◆ **AIM OF THE TASK**: In the data below, which lines contain "решил"? List them by copying each one.

-------

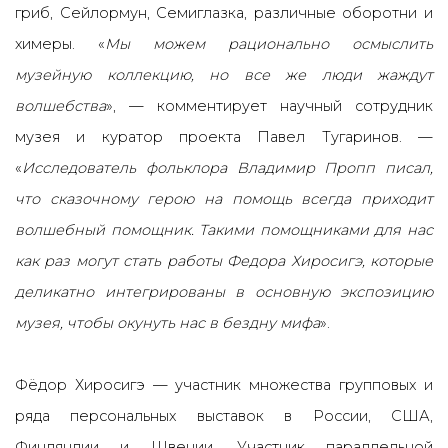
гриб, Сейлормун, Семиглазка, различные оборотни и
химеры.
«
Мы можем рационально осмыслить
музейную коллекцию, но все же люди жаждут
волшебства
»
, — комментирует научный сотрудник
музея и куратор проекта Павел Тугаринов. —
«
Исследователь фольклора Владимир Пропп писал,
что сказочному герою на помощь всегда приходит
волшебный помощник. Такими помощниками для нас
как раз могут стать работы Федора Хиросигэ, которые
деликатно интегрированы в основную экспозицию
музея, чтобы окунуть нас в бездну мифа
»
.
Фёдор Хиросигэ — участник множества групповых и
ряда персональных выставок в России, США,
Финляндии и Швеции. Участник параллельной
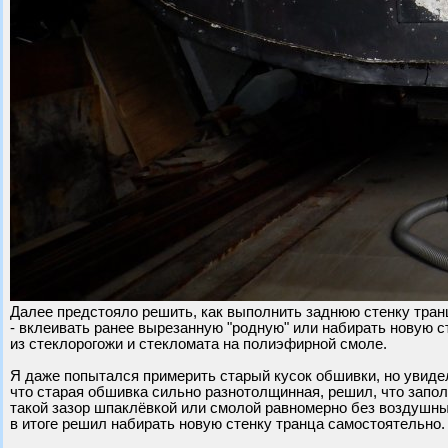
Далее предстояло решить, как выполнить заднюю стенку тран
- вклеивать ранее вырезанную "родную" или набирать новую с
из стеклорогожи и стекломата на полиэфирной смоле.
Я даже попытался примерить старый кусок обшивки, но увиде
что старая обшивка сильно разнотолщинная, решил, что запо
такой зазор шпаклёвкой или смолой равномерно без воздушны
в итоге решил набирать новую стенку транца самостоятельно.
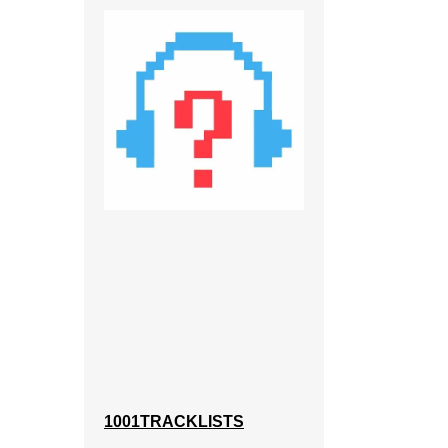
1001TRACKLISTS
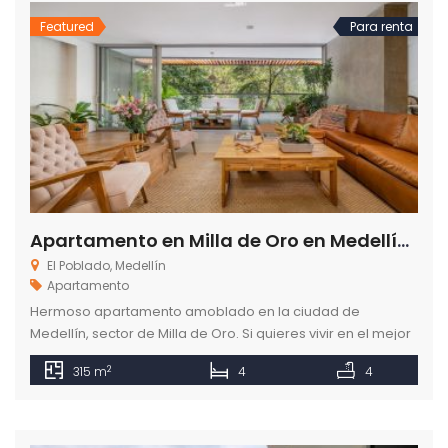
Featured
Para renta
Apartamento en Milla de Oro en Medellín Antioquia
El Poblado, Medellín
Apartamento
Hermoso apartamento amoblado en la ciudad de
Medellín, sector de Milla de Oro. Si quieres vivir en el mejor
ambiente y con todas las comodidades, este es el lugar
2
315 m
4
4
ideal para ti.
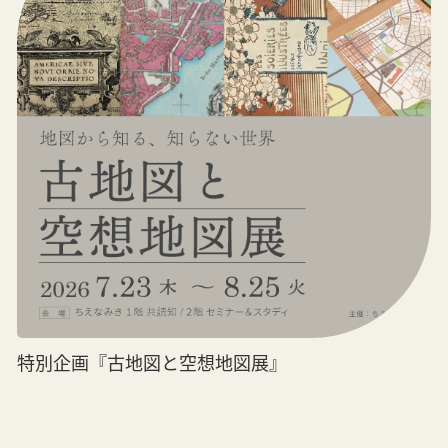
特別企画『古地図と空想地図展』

-------

◆ **REPLY**:
что старая обшивка сильно разнотолщинная, решил, что запо
в итоге решил набирать новую стенку транца самостоятельно.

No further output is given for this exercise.